Tf modelv3 cartpole example and use of previous actions

I have just prepared a cartpole test for tf modelv3.py :

I would like to ask you if it is possible to use previous actions in the call method and how:

def call(self, sample_batch):
    #import pdb; pdb.set_trace()
    inputs = sample_batch["obs"]
    dense_out = self.dense(inputs)
    B = tf.shape(sample_batch[SampleBatch.SEQ_LENS])[0]
    lstm_in = tf.reshape(dense_out, [B, -1, dense_out.shape.as_list()[1]])
    lstm_out, h, c = self.lstm(
        inputs=lstm_in,
        mask=tf.sequence_mask(sample_batch[SampleBatch.SEQ_LENS]),
        initial_state=[
            sample_batch["state_in_0"], sample_batch["state_in_1"]
        ],
    )
    lstm_out = tf.reshape(lstm_out, [-1, lstm_out.shape.as_list()[2]])
    logits = self.logits(lstm_out)
    values = tf.reshape(self.values(lstm_out), [-1])
    return logits, [h, c], {SampleBatch.VF_PREDS: values}

The second question is what is the meaning of:

{SampleBatch.VF_PREDS: values}

and why it is returned by call method?

I have tried to change the init to:

class RNNModel(tf.keras.models.Model if tf else object):
“”“Example of using the Keras functional API to define an RNN model.”""

def __init__(self,
             input_space,
             action_space,
             num_outputs,
             *,
             name="",
             num_frames=20,
             hiddens_size=256,
             cell_size=64):
    super().__init__(name=name)

    self.cell_size = cell_size
    self.num_frames = num_frames

    # Preprocess observation with a hidden layer and send to LSTM cell
    self.dense = tf.keras.layers.Dense(
        hiddens_size, activation=tf.nn.relu, name="dense1")
    self.lstm = tf.keras.layers.LSTM(
        cell_size, return_sequences=True, return_state=True, name="lstm")

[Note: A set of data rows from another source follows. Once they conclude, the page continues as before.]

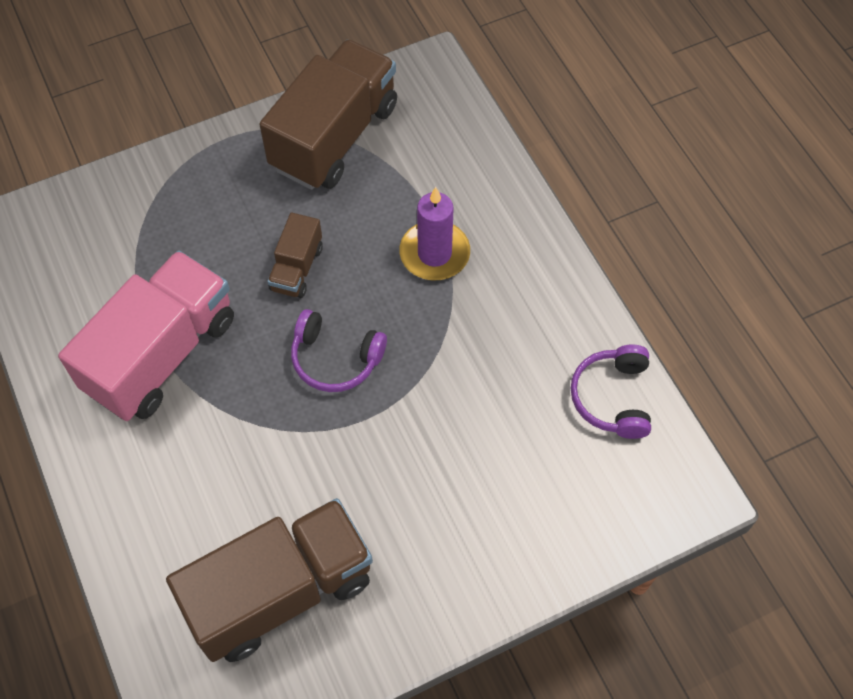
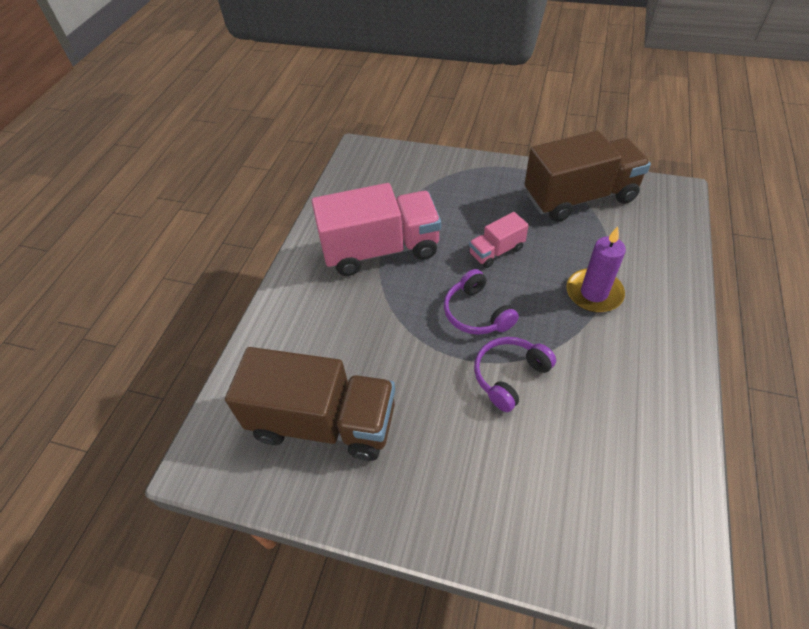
camera: 45 degrees right, 10 degrees down
brown truck [267,213,323,298] -> pink truck [469,212,529,268]
purple headphones [571,345,651,439] -> purple headphones moved to [474,337,556,412]

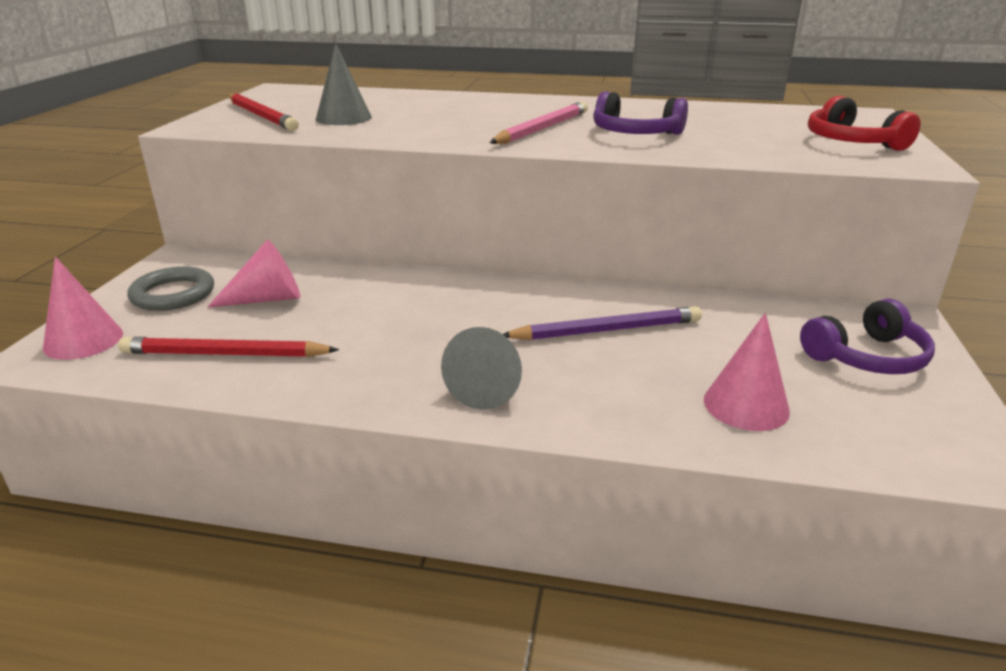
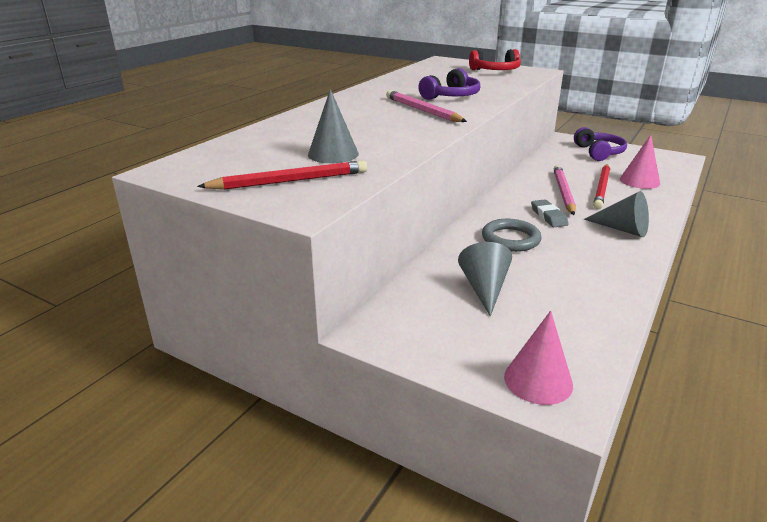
camera: 70 degrees left, 0 degrees up
red pencil [118,337,339,357] -> red pencil moved to [593,164,610,209]
grey ring [128,266,214,311] -> grey ring moved to [482,219,542,252]
pink cone [208,240,300,307] -> grey cone [458,242,512,317]
purple pencil [503,306,702,340] -> pink pencil [554,165,576,215]
none -> grey eraser [531,199,569,227]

    # Postprocess LSTM output with another hidden layer and compute
    # values.
    self.logits = tf.keras.layers.Dense(
        num_outputs, activation=tf.keras.activations.linear, name="logits")
    self.values = tf.keras.layers.Dense(1, activation=None, name="values")

    self.view_requirements = {
        "prev_n_actions": ViewRequirement(
        data_col="actions",
        shift="-{}:-1".format(self.num_frames - 1),
        space=input_space)
    }

but if fails with errors:

[2021-12-28 10:19:15,831 E 22717 22717] core_worker.cc:1286: Pushed Error with JobID: 01000000 of type: task with message: ray::RolloutWorker.__init__() (pid=22717, ip=192.168.1.38, repr=<ray.rllib.evaluation.rollout_worker.modify_class.<locals>.Class object at 0x7fa8d8344850>)
  File "/home/marco/repos/RL/ray/python/ray/rllib/agents/trainer.py", line 878, in _init
    raise NotImplementedError
NotImplementedError

During handling of the above exception, another exception occurred:

ray::RolloutWorker.__init__() (pid=22717, ip=192.168.1.38, repr=<ray.rllib.evaluation.rollout_worker.modify_class.<locals>.Class object at 0x7fa8d8344850>)
  File "/home/marco/repos/RL/ray/python/ray/rllib/evaluation/rollout_worker.py", line 588, in __init__
    self._build_policy_map(
  File "/home/marco/repos/RL/ray/python/ray/rllib/evaluation/rollout_worker.py", line 1555, in _build_policy_map
    self.policy_map.create_policy(name, orig_cls, obs_space, act_space,
  File "/home/marco/repos/RL/ray/python/ray/rllib/policy/policy_map.py", line 133, in create_policy
    self[policy_id] = class_(
  File "/home/marco/repos/RL/ray/python/ray/rllib/policy/tf_policy_template.py", line 238, in __init__
    DynamicTFPolicy.__init__(
  File "/home/marco/repos/RL/ray/python/ray/rllib/policy/dynamic_tf_policy.py", line 402, in __init__
    self._initialize_loss_from_dummy_batch(
  File "/home/marco/repos/RL/ray/python/ray/rllib/policy/dynamic_tf_policy.py", line 662, in _initialize_loss_from_dummy_batch
    _ = self.postprocess_trajectory(dummy_batch)
  File "/home/marco/repos/RL/ray/python/ray/rllib/policy/tf_policy_template.py", line 269, in postprocess_trajectory
    return postprocess_fn(self, sample_batch, other_agent_batches,
  File "/home/marco/repos/RL/ray/python/ray/rllib/evaluation/postprocessing.py", line 169, in compute_gae_for_sample_batch
    input_dict = sample_batch.get_single_step_input_dict(
  File "/home/marco/repos/RL/ray/python/ray/rllib/policy/sample_batch.py", line 1022, in get_single_step_input_dict
    np.concatenate(
  File "<__array_function__ internals>", line 5, in concatenate
ValueError: all the input arrays must have same number of dimensions, but the array at index 0 has 2 dimension(s) and the array at index 1 has 1 dimension(s) at time: 1.64068e+09
2021-12-28 10:19:15,832	ERROR actor.py:852 -- Exception raised in creation task: The actor died because of an error raised in its creation task, ray::RolloutWorker.__init__() (pid=22717, ip=192.168.1.38)
  File "/home/marco/repos/RL/ray/python/ray/rllib/agents/trainer.py", line 878, in _init
    raise NotImplementedError
NotImplementedError